The proposed algorithm is intuitively appealing, as the additional gradient that guides toward the smoothed measurement $\hat{y}_0$ aids in achieving better reconstruction of low-frequency components. The algorithm is evaluated across various experiments on two datasets using several performance metrics. In all presented experiments, the proposed method demonstrates improvements over [1].

缺点

Section 3 raises some questions that, I hope, the authors can help clarify.

First, could the authors clarify the difference between $y_t$ in line 291 (noisy measurements) and $\text{y}_t$ as defined in line 295 (crafted measurements)? As I understand it, noisy measurements are sampled from the forward trajectory of the $\\{y_t\\}$ diffusion process, while the crafted measurements are generated during the reverse-time trajectory. Does the direction of the diffusion impact the definition of these $y_t$ values?

Additionally, could the authors please clarify why $E[y_0 | y_t] = y$ in line 285, but $E[\text{y}_0 | \text{y}_t] = \hat{\text{y}}_0$ in lines 303-304?

I also have a concern regarding the equation in lines 306-307. Consider the scenario where, in the equation in line 126, the operator $A(\cdot)$ is identity, and noise $\eta$ is constant zero. In other words, $y = x_0$ . Also, assume that $p(x_0 = 0) = 1$ , so $x_0$ is a constant, specifically $x_0 = 0$ . Under these conditions $y = x_0 = \hat{y}_0 = \hat{x}_0 = 0$ , and consequently the right-hand side of the equation in lines 306-307 is constantly 0.

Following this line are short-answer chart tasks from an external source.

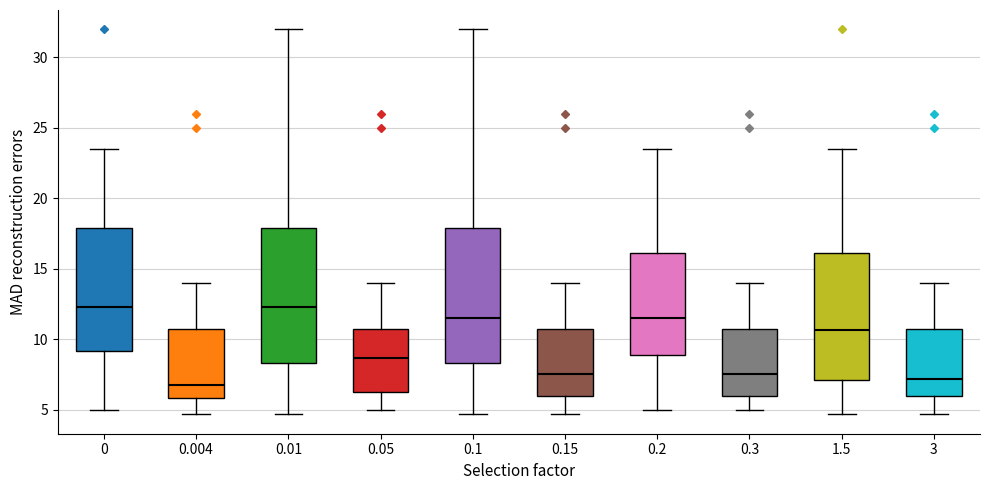

Reading left to right, read every box against the y-axis: the position of its median line, the range the box covers, and the ends of its whiskers. The values are not printed on the chart, so give them approximately, as read against the axis.

0: median 12.5, box 9.0 to 18.0, whiskers 5.0 to 23.5
0.004: median 7.0, box 6.0 to 10.5, whiskers 4.5 to 14.0
0.01: median 12.5, box 8.5 to 18.0, whiskers 4.5 to 32.0
0.05: median 8.5, box 6.0 to 10.5, whiskers 5.0 to 14.0
0.1: median 11.5, box 8.5 to 18.0, whiskers 4.5 to 32.0
0.15: median 7.5, box 6.0 to 10.5, whiskers 4.5 to 14.0
0.2: median 11.5, box 9.0 to 16.0, whiskers 5.0 to 23.5
0.3: median 7.5, box 6.0 to 10.5, whiskers 5.0 to 14.0
1.5: median 10.5, box 7.0 to 16.0, whiskers 4.5 to 23.5
3: median 7.0, box 6.0 to 10.5, whiskers 4.5 to 14.0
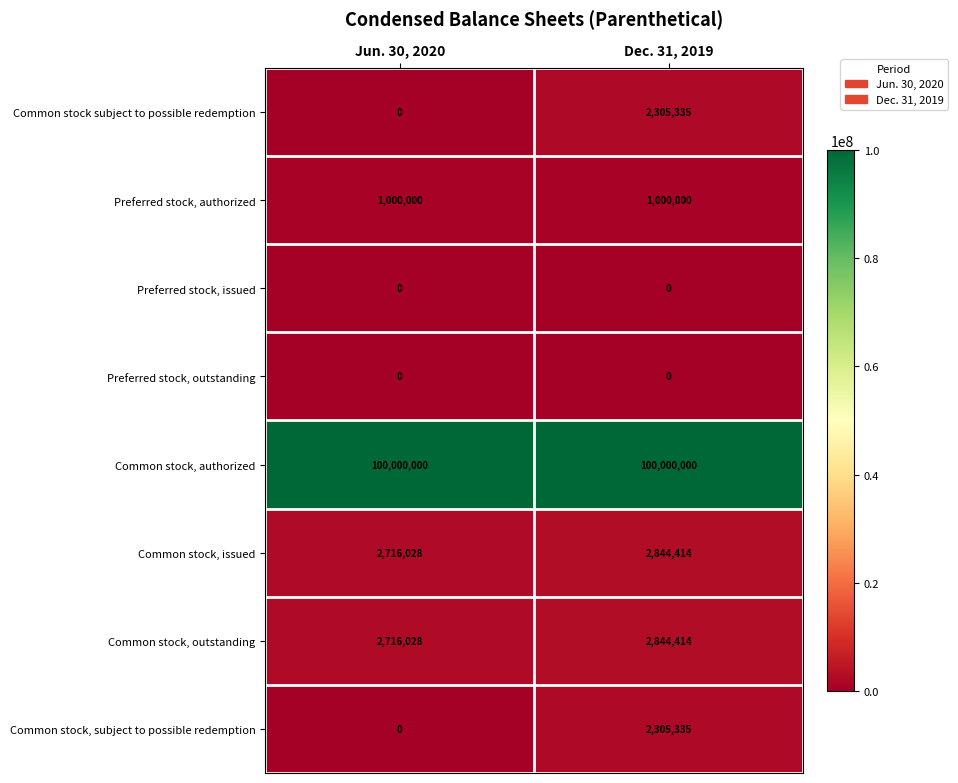

What is the average value of the Preferred stock, authorized series?

1000000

Now let us demonstrate that the left-hand side of the equation can be arbitrary far from zero. Assume that $x_t = x_0 + n_x = n_x\ ,$ and $y_t = y_0 + n_y = n_y\ .$ Additionally, suppose that $n_x$ and $n_y$ are Gaussian-distributed with $n_x \sim N(0, 1)$ and $n_y|n_x \sim N(n_x, 1)\ .$ Then we have $p(y_t | x_t) = (2\pi)^{-0.5}\exp\\{-0.5(y_t - x_t)^2\\}$ , which yields $\nabla_{x_t}\log p(y_t | x_t) = y_t - x_t$ . Since both $y_t$ and $x_t$ are unbounded, the left-hand side of the equation in lines 306-307 is also unbounded, and can be arbitrary far from zero.

问题

Describing the algorithm in the introduction in plain language may increase the paper's readability. I suggest postponing the usage of symbols to the subsequent sections.

2024-11-26

After carefully reviewing the feedback from other reviewers, I have decided to maintain my original rating.

撤稿通知

2024-11-26

I have read and agree with the venue's withdrawal policy on behalf of myself and my co-authors.